There’s still a long way to go before the average end user can get business benefit out of big data analytics, data solutions and services firm MTI has warned Computing.
Speaking to us this week, the firm’s Isilon business unit manager, Andrew Oliver, said there remained a big gap between what vendors say analytics can deliver and what users actually experience.
“I have my doubts about how many people are deriving business benefit from analytics data so far,” said Oliver.
“I think we’re only now moving into a space where people can get something useful out of data they are just now starting to collect.”
Computing research would seem to support Oliver’s view. In a recent study of over 500 UK organisations, only 13 per cent of respondents reported that they are deriving “true business value” from big data. A further 19 per cent said they are now turning data into “useful information” having run proofs of concept first.
“A big area is telemetry data – taking it from machines to establish trends, faults or problems as they develop. It’s great in theory, but not really happening yet,” said Oliver.
Oliver considers use case examples “bandied around” by vendors as “fairly obscure” so far.
“I’ve spent a lot of time working in central government and defence areas, and if someone turned round and said ‘We discovered a fault in a fighter jet and discovered that in production and fixed it, and it saved millions and millions of pounds – that would be a good use case, but the examples we hear are never as interesting or candid as that,” he said.
Oliver believes, like many, that the data science skills gap is preventing organisations from deriving true value and actionable insights from big data.
“You always have a disconnect between the technology people and those who do need to run queries against data, and end users, who understand the problems and know what they want to solve. But the bridge between those is missing,” said Oliver.

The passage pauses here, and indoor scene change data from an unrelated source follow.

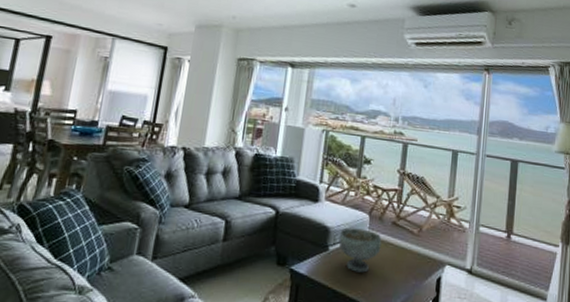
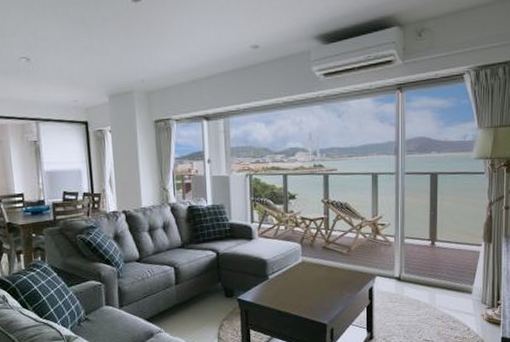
decorative bowl: present [338,227,382,273] -> none [276,256,315,294]

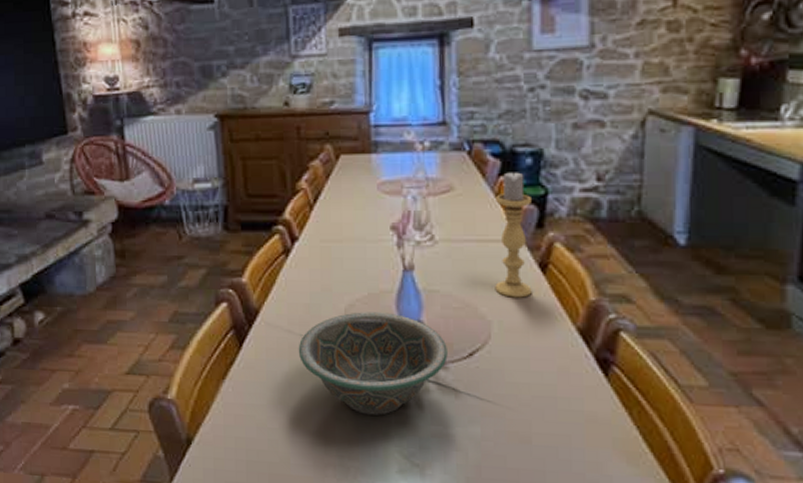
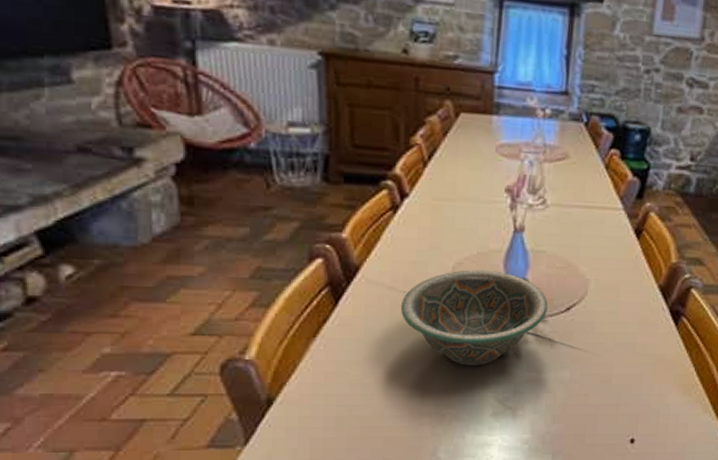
candle holder: present [495,170,532,298] -> none [595,145,636,259]

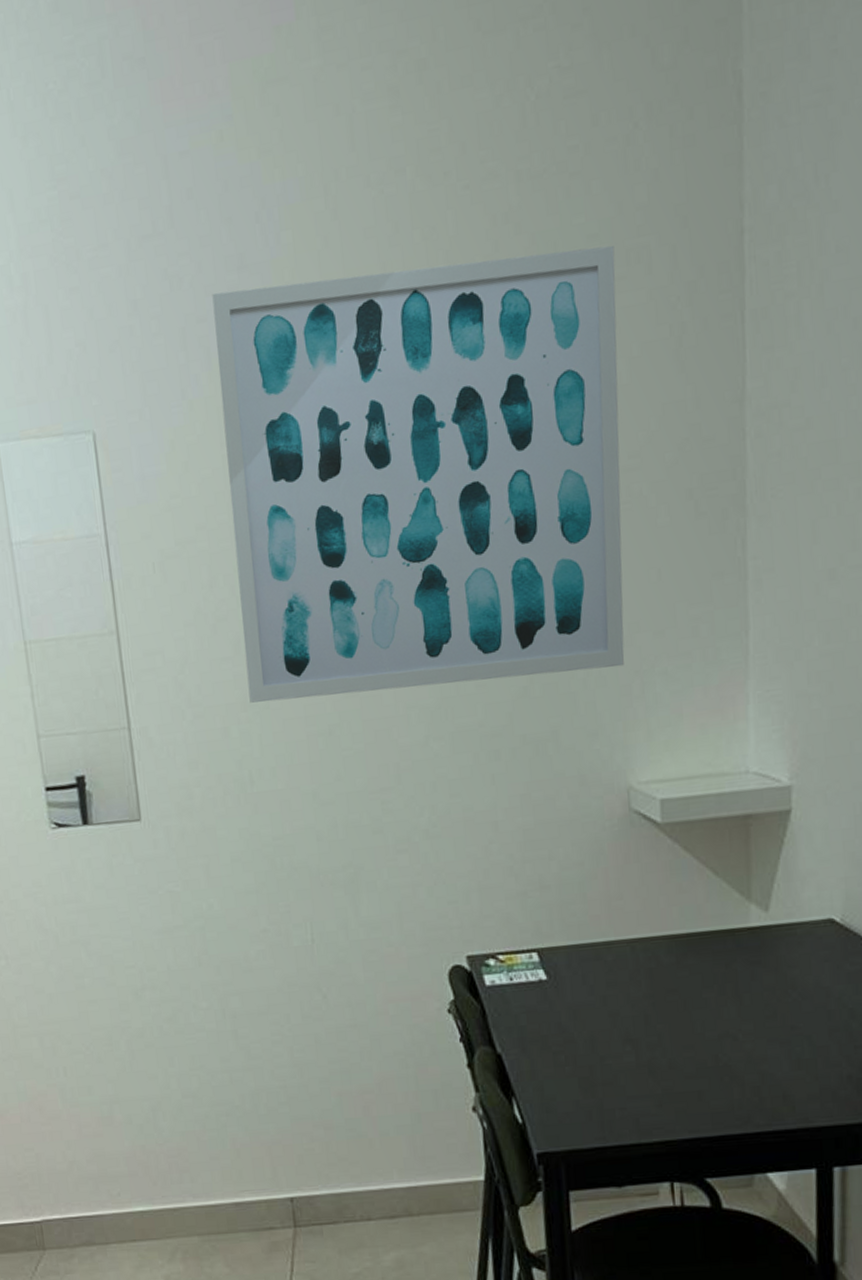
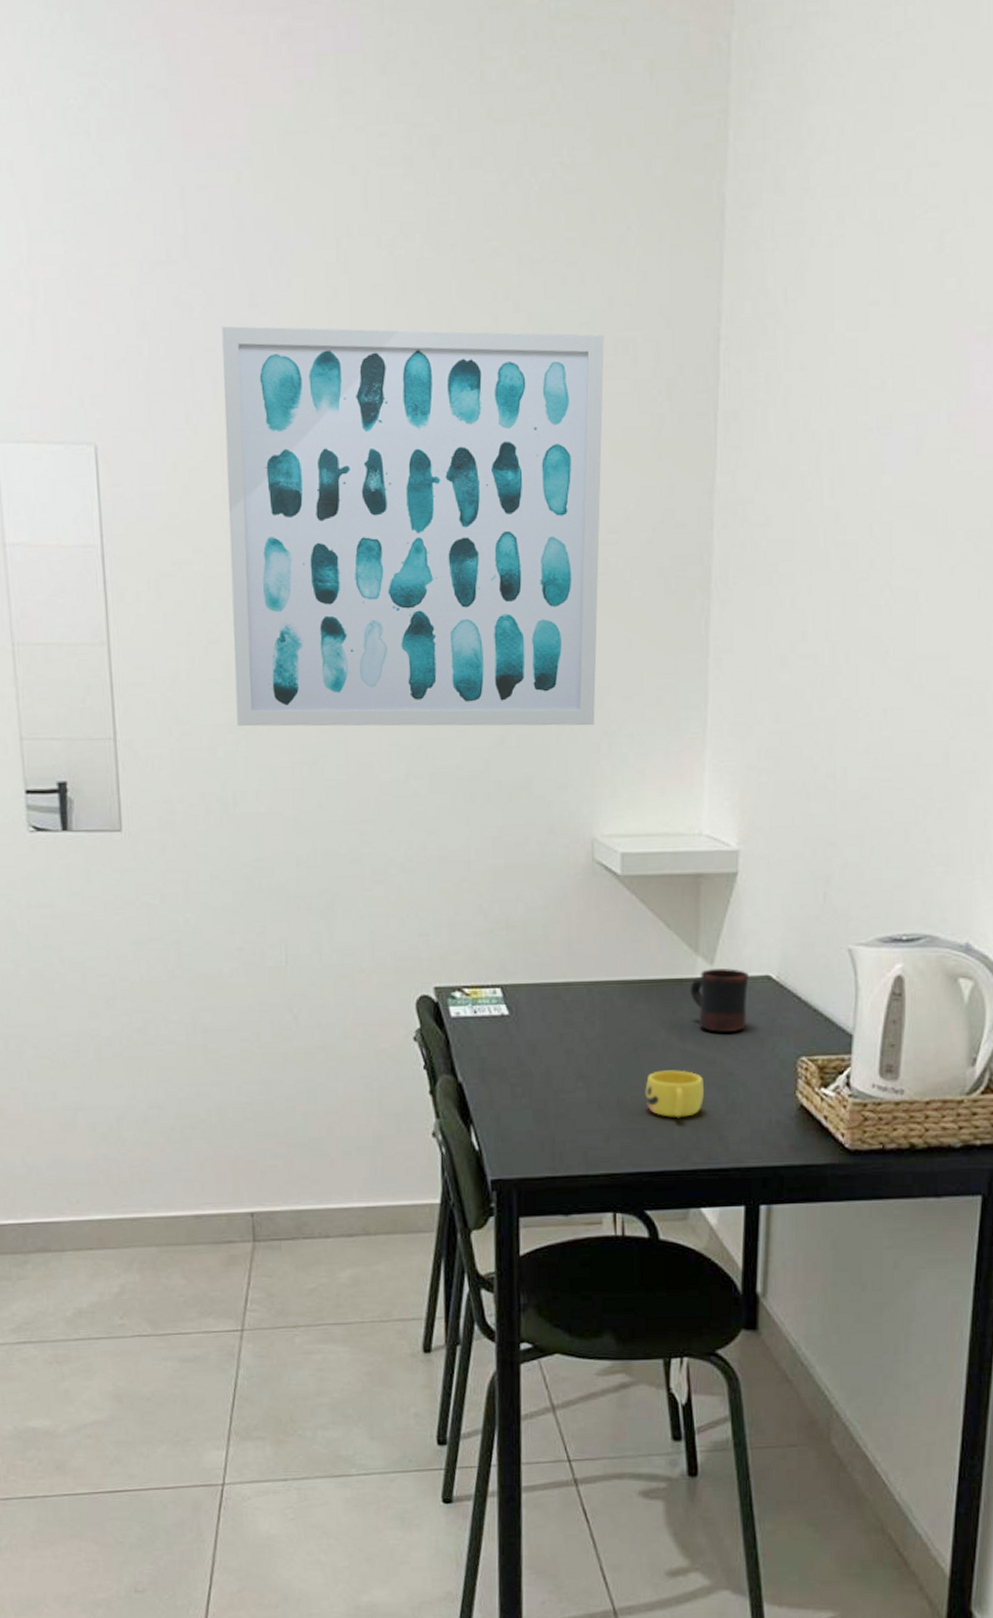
cup: none [699,1027,765,1079] -> present [645,1070,704,1118]
mug: none [743,914,809,985] -> present [690,968,749,1033]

“Data scientists are key to this. Without them the whole thing is not going to work. But I guess what we’re trying to do is engage more than just IT and infrastructure people in how to build physical layers – we’re trying to move the conversation on so we talk to the people who actually have to use it, too.”
MTI is trying to create more of a “flow”, presenting a complete solution rather than “one component”, said Oliver. It removes siloed work practices, and means data scientists have fewer barriers to break down when attempting to talk across the business.
“Rather than just be a vendor, I see this as adding a more consultative approach, and trying to engage people at a ‘What is your problem?’ level rather than just providing the platform. Without that, they’re not going to derive all they can from the investment,” said Oliver.
“There’s a lot to talk about with analytics – using, capturing and storing the type of data that has traditionally been discarded because it would be too expensive to capture and store it, but now people are just starting to do that,” said Oliver.
“There are a number of initiatives, a number of people are talking about it and it resonates with most of the customers we speak to.”